Opening the show, Bittersweet is loud, proud, and focuses on plot rather than movement; a unique response to the aforementioned prompt. Lead dancers, Alex De Groot (who also choreographed the dance routines) and Suilven Byrne effortlessly steal the show with their strong technical abilities and personality-to-boot. The playful and charismatic ‘Tweedledee and Tweedledum-esque’ female duo never shy away from the spotlight. Ryan Rhys is also a strong and boisterous performer, whose ‘coming out’ sashay is the comedic highlight of Bittersweet. Ryan’s extravagant huffs, puffs, and dramatic gestures show how versatile dance can be, as the group delves into the vast world of physical theatre. Bittersweet’s quirky soundscape and moody lighting design effectively reflects the teen-scream genre, however, transitions between scenes may have appeared much smoother with less miming to convey communication and a heavy reliance on stop-start soundtracks, and rather, more storytelling through dance or movement to evoke emotion, tension, and conflict. That being said, it’s evident what the dancers were trying to achieve in this creative piece about teenage relationships, particularly through their dedication to a specific, albeit one-dimensional, narrative.

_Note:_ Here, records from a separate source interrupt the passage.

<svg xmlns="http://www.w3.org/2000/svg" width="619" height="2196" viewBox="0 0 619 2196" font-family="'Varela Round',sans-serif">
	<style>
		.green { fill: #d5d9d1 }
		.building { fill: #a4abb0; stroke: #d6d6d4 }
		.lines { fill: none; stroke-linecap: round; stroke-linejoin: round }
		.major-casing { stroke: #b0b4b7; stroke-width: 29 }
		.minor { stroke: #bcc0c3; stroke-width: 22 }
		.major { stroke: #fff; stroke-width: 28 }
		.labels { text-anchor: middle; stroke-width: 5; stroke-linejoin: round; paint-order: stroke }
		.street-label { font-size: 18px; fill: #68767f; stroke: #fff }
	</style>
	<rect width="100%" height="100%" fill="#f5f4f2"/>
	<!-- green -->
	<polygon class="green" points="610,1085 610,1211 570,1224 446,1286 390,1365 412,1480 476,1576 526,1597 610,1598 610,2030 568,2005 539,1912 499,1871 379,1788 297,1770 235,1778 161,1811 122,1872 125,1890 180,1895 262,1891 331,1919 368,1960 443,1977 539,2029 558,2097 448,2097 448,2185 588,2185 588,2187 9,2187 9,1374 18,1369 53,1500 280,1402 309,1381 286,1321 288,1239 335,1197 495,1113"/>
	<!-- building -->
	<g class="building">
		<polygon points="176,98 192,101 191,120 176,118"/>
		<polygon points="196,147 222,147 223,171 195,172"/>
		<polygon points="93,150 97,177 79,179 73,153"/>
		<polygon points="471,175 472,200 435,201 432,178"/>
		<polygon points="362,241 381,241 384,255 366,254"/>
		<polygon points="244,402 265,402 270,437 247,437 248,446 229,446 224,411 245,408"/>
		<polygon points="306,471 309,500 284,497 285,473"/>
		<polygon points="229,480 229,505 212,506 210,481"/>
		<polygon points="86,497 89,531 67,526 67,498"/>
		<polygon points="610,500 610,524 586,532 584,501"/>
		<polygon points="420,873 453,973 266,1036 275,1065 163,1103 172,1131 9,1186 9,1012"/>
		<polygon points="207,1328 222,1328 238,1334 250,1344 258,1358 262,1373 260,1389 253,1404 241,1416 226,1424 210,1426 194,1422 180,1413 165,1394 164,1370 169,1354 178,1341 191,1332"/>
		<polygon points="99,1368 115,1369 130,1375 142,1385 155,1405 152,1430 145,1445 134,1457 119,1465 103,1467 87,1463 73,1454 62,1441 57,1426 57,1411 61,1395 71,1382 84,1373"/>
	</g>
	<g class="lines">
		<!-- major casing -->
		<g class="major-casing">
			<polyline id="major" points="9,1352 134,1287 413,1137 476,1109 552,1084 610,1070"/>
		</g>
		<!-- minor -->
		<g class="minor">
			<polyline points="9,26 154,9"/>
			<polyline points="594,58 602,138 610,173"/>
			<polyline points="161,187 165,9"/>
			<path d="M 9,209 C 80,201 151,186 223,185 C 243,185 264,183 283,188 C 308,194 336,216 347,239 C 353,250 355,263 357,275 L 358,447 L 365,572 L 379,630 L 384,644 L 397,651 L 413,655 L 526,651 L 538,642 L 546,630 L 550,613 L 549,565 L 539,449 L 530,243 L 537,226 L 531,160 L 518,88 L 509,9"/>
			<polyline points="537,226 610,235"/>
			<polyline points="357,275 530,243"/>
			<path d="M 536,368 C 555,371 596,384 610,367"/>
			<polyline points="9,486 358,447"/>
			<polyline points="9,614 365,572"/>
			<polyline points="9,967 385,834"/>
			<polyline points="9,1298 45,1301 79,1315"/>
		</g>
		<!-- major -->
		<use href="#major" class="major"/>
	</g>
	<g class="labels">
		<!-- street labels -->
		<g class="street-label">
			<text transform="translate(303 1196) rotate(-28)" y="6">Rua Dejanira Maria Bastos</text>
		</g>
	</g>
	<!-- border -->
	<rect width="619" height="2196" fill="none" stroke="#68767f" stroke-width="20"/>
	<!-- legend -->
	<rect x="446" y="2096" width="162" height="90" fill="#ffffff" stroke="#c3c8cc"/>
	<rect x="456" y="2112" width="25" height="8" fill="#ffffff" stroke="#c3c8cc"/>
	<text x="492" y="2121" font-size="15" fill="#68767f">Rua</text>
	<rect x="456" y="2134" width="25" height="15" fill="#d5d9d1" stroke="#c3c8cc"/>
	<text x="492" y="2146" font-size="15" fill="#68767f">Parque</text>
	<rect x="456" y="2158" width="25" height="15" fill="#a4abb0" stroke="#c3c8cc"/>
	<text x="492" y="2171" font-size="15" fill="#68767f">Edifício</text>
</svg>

The second dance piece, Capacity, balances storytelling and dance to a ‘T’, as MUSE presents a powerful and professional group of young female dancers who are diverse and entertaining. With just a small portable platform to work with and around, seven women unify in all-white attire. Each dancer gets her chance to be centre stage and express her unique abilities. Ranging from lyrical to contemporary and commercial, Capacity is raw and engaging. I have nothing more to say about this piece other than the collaborative choreography was sublime, the collective dancing was perfectly timed, the colourful lighting only enhanced the performers’ work, and the alternative/electronic musical foundation worked in their favour from a stylistic perspective.
Finally, the youngest and largest group of the night presented Foreign to Reality: An Abstract Contemporary Piece. This routine was an interesting representation of how society operates as a collective, and how easily we fall into habits of accepting our reality rather than questioning or changing it. Through cleverly constructed movement, we see this inner conflict play out. Notably, the group are incredibly focussed and maintain their appearance of being ‘dazed’ as if they are possessed, which works very well in conveying a sense of docility. Yellow LEDs cast significant shadows in conjunction with a Massive Attack-esque trip-hop soundtrack, which aids the overall robotic and unnerving essence, which drives this contemporary dance. Most of the dancers in this piece are strong, with a few who really stood out due to their ability to claim space.
Overall, my only real qualm was with the students who were working lighting/sound throughout the show, which led to multiple missed or pre-empted music and lighting cues. This may have been part of the learning process for the students (which is fantastic!), although it made the show appear unrehearsed. However, I am pleasantly surprised with the talent to come out of The Space’s FIIT program. The Space has plenty of room for students to create what they desire, which is a huge plus for those who want the opportunity to showcase their work to family, friends, and future employers.